■ What the exercise asks:
Could you reproduce every entry below word for word, leaving out the pictures?

■ Data to use:
▬▬▬▬▬▬

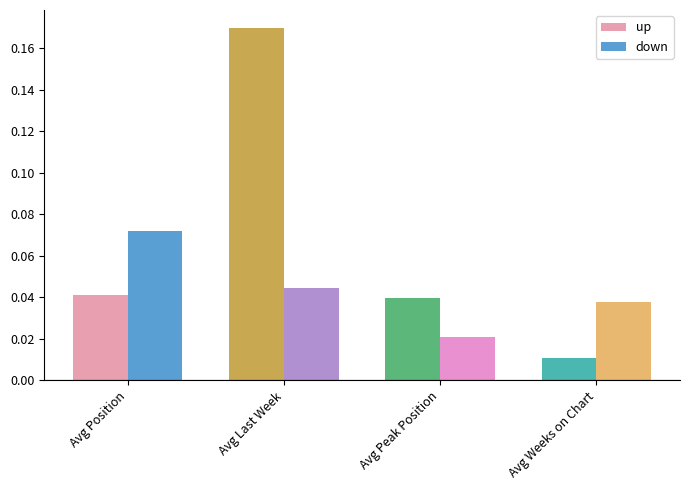

What position from the right is Avg Last Week?

3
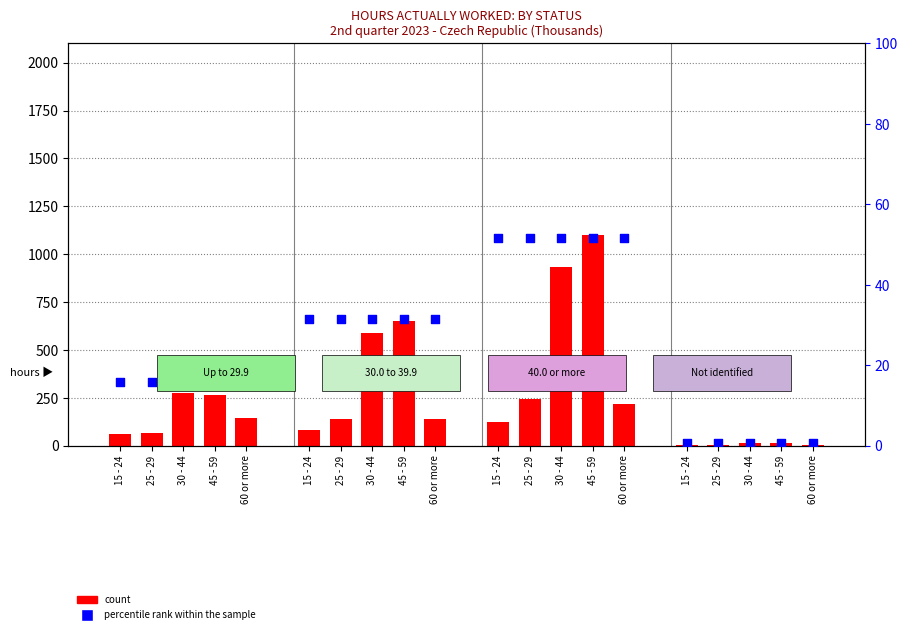

Which series contains the highest Y value?

count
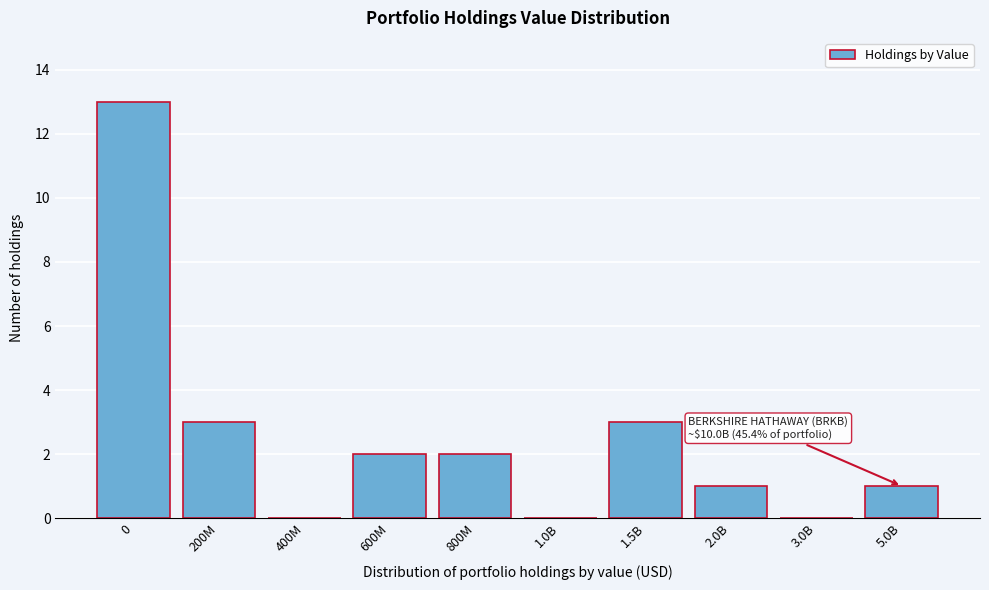

Reading left to right, transcribe all the data shown in this chart.

0=13	200M=3	400M=0	600M=2	800M=2	1.0B=0	1.5B=3	2.0B=1	3.0B=0	5.0B=1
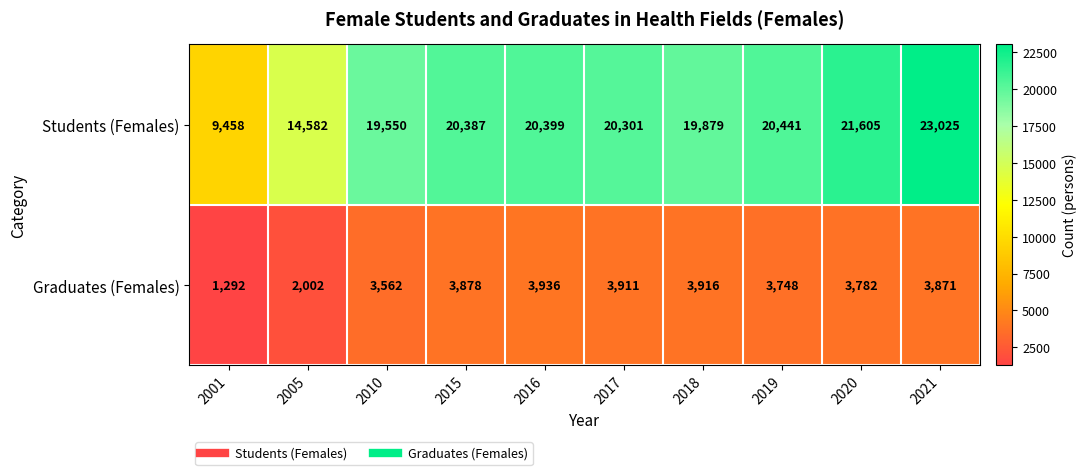

Reading left to right, what are all the values shown in this chart?

Students (Females): 2001=9458	2005=14582	2010=19550	2015=20387	2016=20399	2017=20301	2018=19879	2019=20441	2020=21605	2021=23025
Graduates (Females): 2001=1292	2005=2002	2010=3562	2015=3878	2016=3936	2017=3911	2018=3916	2019=3748	2020=3782	2021=3871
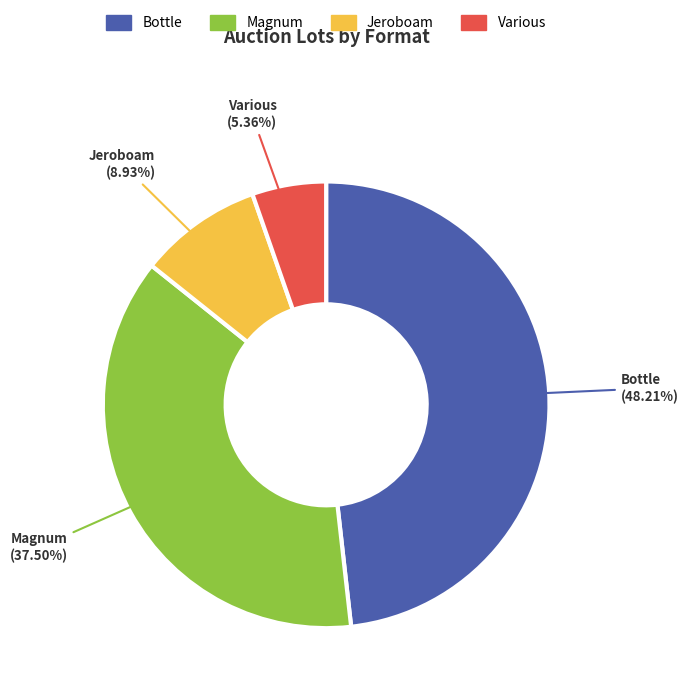

What percentage is the Various slice, to the nearest percent?

5%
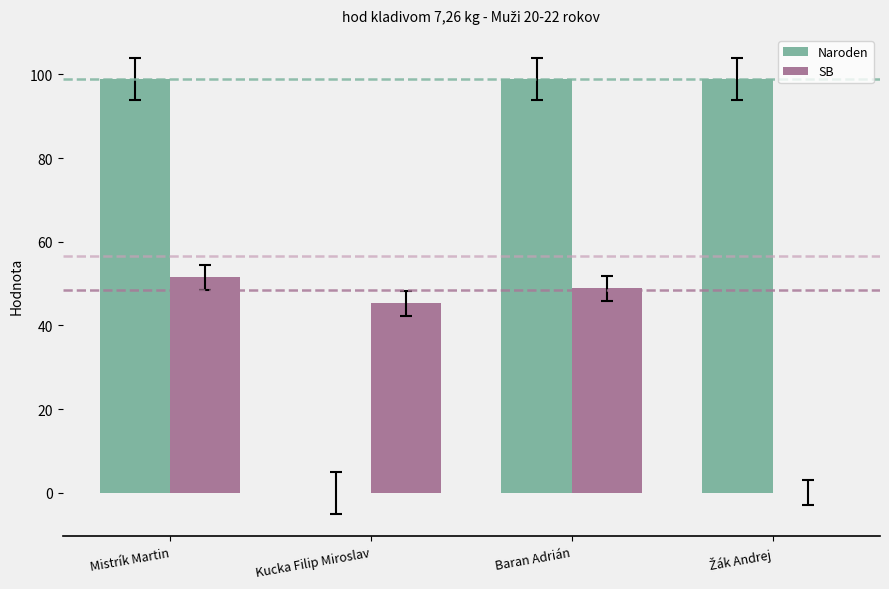

What is the approximate value of SB at Baran Adrián?

48.9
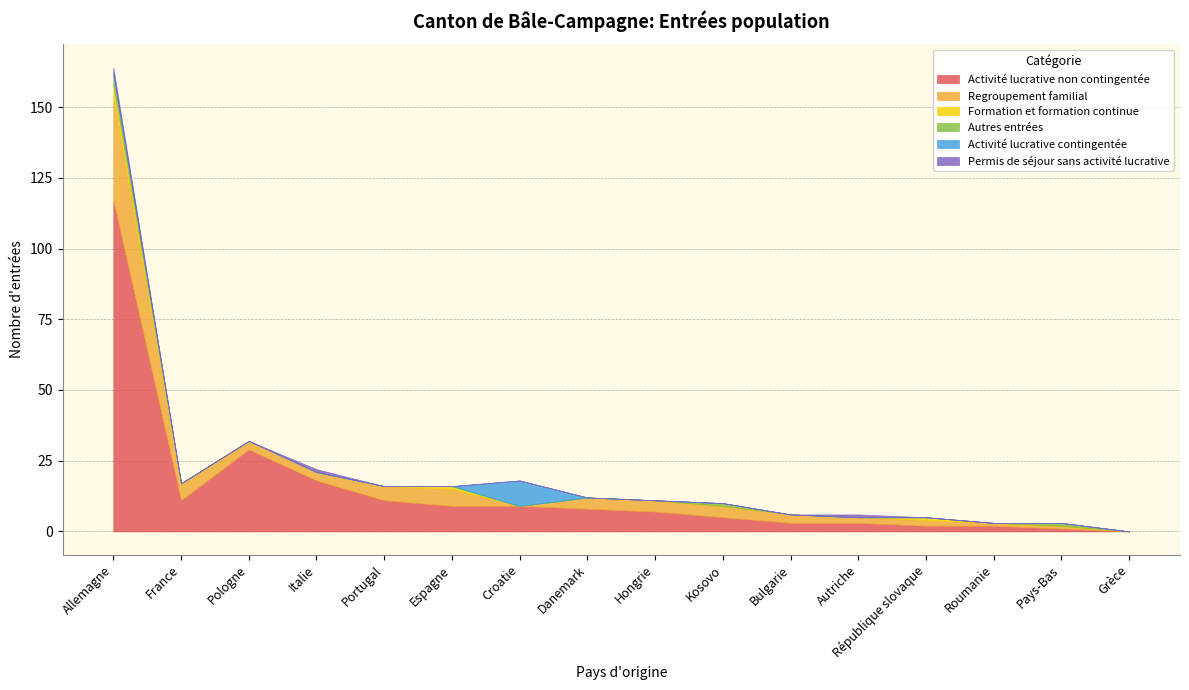

True or false: Permis de séjour sans activité lucrative has a value of 0 at Portugal.

True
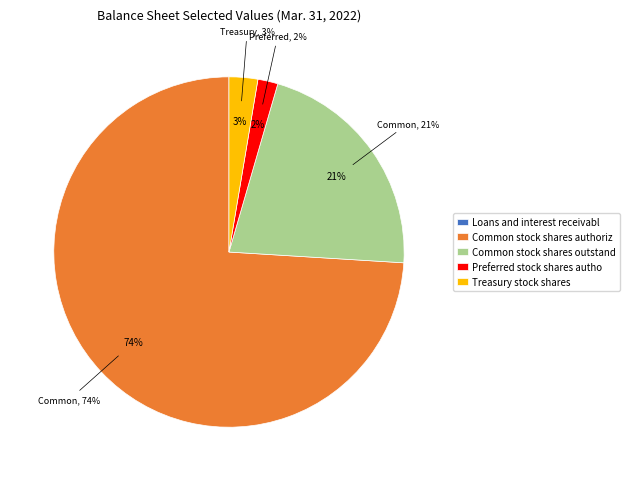

True or false: Common stock shares authorized accounts for 74% of the total.

True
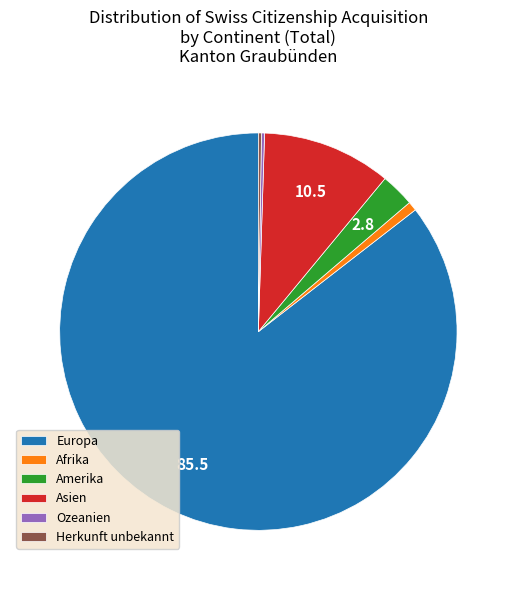

Combined, do Asien and Amerika account for over 50%?

No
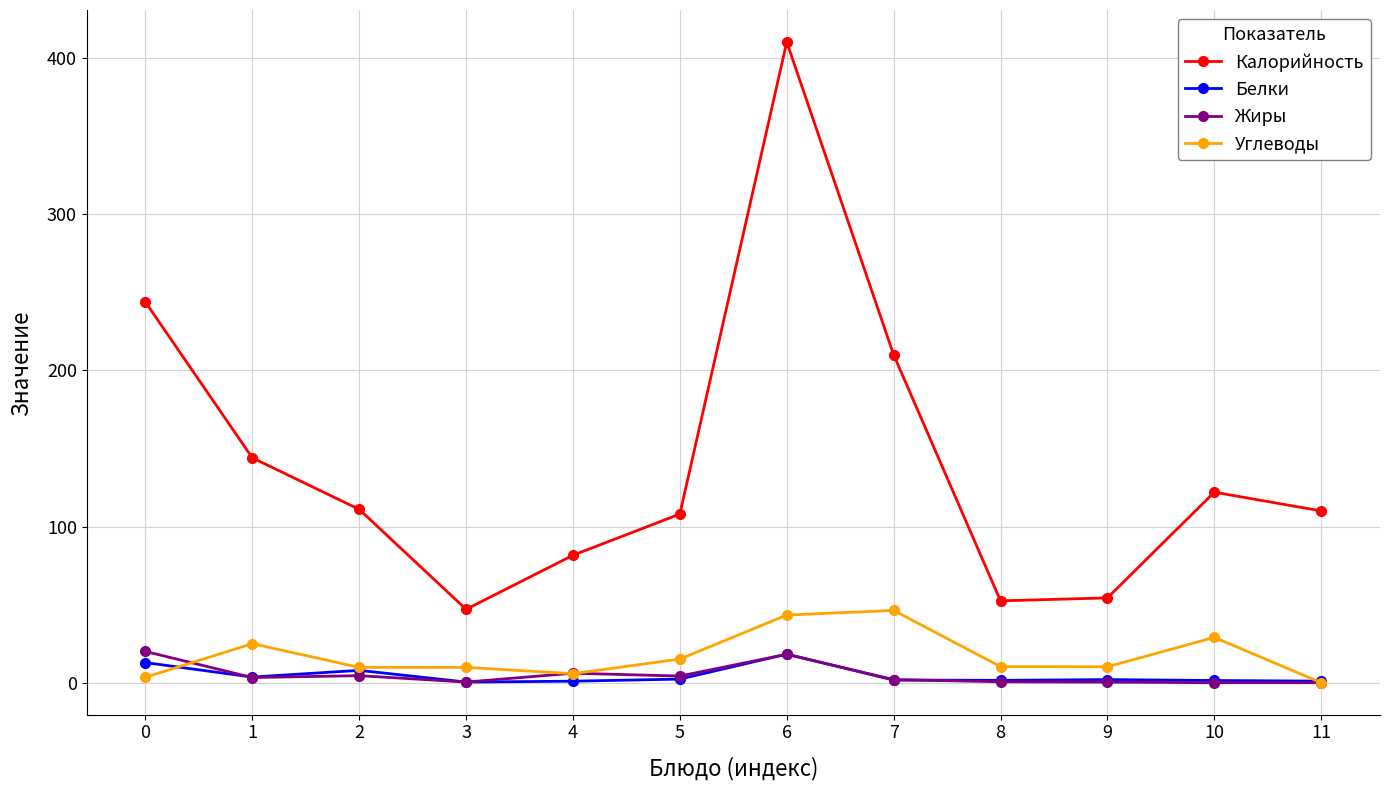

What is the maximum value shown in the chart?

410.3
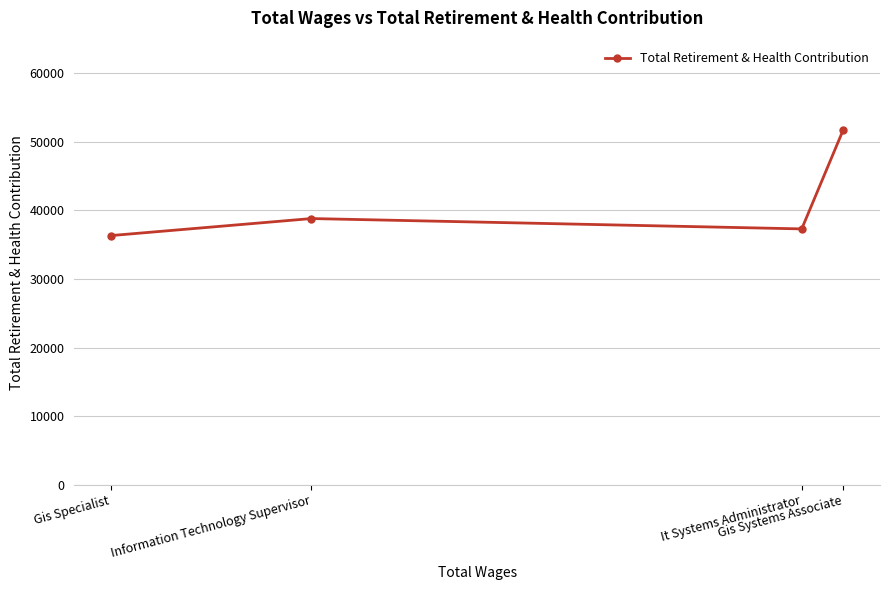

Which has a higher value, Gis Systems Associate or It Systems Administrator?

Gis Systems Associate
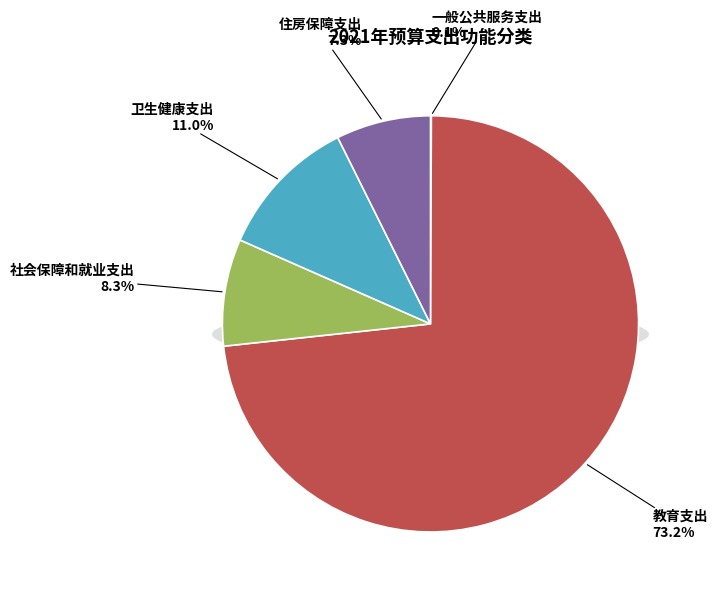

Is there any slice that represents more than half of the pie?

Yes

▬▬▬▬▬▬

■ Answer to this task:
What position from the right is Avg Last Week?

3

Which series contains the highest Y value?

count

Reading left to right, transcribe all the data shown in this chart.

0=13	200M=3	400M=0	600M=2	800M=2	1.0B=0	1.5B=3	2.0B=1	3.0B=0	5.0B=1

Reading left to right, what are all the values shown in this chart?

Students (Females): 2001=9458	2005=14582	2010=19550	2015=20387	2016=20399	2017=20301	2018=19879	2019=20441	2020=21605	2021=23025
Graduates (Females): 2001=1292	2005=2002	2010=3562	2015=3878	2016=3936	2017=3911	2018=3916	2019=3748	2020=3782	2021=3871

What percentage is the Various slice, to the nearest percent?

5%

What is the approximate value of SB at Baran Adrián?

48.9

True or false: Permis de séjour sans activité lucrative has a value of 0 at Portugal.

True

True or false: Common stock shares authorized accounts for 74% of the total.

True

Combined, do Asien and Amerika account for over 50%?

No

What is the maximum value shown in the chart?

410.3

Which has a higher value, Gis Systems Associate or It Systems Administrator?

Gis Systems Associate

Is there any slice that represents more than half of the pie?

Yes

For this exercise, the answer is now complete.